*** Source material Section Begins ***

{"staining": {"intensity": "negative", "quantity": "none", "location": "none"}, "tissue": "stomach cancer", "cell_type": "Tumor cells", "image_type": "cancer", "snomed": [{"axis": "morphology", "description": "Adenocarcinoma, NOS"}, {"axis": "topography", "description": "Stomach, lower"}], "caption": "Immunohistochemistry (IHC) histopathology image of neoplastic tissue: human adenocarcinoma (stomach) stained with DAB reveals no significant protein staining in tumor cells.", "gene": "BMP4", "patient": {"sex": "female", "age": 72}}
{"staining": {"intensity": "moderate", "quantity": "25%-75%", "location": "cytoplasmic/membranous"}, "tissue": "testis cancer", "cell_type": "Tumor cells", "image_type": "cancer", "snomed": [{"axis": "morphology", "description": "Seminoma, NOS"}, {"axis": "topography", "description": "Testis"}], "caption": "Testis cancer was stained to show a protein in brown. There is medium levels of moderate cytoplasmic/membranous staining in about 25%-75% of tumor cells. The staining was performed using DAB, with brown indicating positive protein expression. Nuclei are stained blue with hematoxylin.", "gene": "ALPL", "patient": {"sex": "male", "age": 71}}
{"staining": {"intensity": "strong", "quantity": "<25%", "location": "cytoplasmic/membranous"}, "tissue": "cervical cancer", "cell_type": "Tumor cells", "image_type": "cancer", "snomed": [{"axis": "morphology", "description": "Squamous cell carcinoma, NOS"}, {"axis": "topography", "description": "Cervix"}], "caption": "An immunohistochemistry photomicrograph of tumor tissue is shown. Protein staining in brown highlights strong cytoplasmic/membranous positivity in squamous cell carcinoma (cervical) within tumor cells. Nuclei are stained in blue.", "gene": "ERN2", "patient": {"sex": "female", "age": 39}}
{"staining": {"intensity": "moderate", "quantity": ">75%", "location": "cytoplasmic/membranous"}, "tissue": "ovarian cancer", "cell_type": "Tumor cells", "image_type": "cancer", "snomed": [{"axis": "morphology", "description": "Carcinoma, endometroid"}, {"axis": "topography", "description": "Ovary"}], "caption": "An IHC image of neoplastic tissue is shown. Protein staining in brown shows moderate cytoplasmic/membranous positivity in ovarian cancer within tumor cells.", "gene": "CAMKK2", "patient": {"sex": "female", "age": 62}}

*** Source material Section Ends ***

#### [What you have to do]
Copy the full listing exactly.

#### [Reply to the exercise]
{"staining": {"intensity": "negative", "quantity": "none", "location": "none"}, "tissue": "stomach cancer", "cell_type": "Tumor cells", "image_type": "cancer", "snomed": [{"axis": "morphology", "description": "Adenocarcinoma, NOS"}, {"axis": "topography", "description": "Stomach, lower"}], "caption": "Immunohistochemistry (IHC) histopathology image of neoplastic tissue: human adenocarcinoma (stomach) stained with DAB reveals no significant protein staining in tumor cells.", "gene": "BMP4", "patient": {"sex": "female", "age": 72}}
{"staining": {"intensity": "moderate", "quantity": "25%-75%", "location": "cytoplasmic/membranous"}, "tissue": "testis cancer", "cell_type": "Tumor cells", "image_type": "cancer", "snomed": [{"axis": "morphology", "description": "Seminoma, NOS"}, {"axis": "topography", "description": "Testis"}], "caption": "Testis cancer was stained to show a protein in brown. There is medium levels of moderate cytoplasmic/membranous staining in about 25%-75% of tumor cells. The staining was performed using DAB, with brown indicating positive protein expression. Nuclei are stained blue with hematoxylin.", "gene": "ALPL", "patient": {"sex": "male", "age": 71}}
{"staining": {"intensity": "strong", "quantity": "<25%", "location": "cytoplasmic/membranous"}, "tissue": "cervical cancer", "cell_type": "Tumor cells", "image_type": "cancer", "snomed": [{"axis": "morphology", "description": "Squamous cell carcinoma, NOS"}, {"axis": "topography", "description": "Cervix"}], "caption": "An immunohistochemistry photomicrograph of tumor tissue is shown. Protein staining in brown highlights strong cytoplasmic/membranous positivity in squamous cell carcinoma (cervical) within tumor cells. Nuclei are stained in blue.", "gene": "ERN2", "patient": {"sex": "female", "age": 39}}
{"staining": {"intensity": "moderate", "quantity": ">75%", "location": "cytoplasmic/membranous"}, "tissue": "ovarian cancer", "cell_type": "Tumor cells", "image_type": "cancer", "snomed": [{"axis": "morphology", "description": "Carcinoma, endometroid"}, {"axis": "topography", "description": "Ovary"}], "caption": "An IHC image of neoplastic tissue is shown. Protein staining in brown shows moderate cytoplasmic/membranous positivity in ovarian cancer within tumor cells.", "gene": "CAMKK2", "patient": {"sex": "female", "age": 62}}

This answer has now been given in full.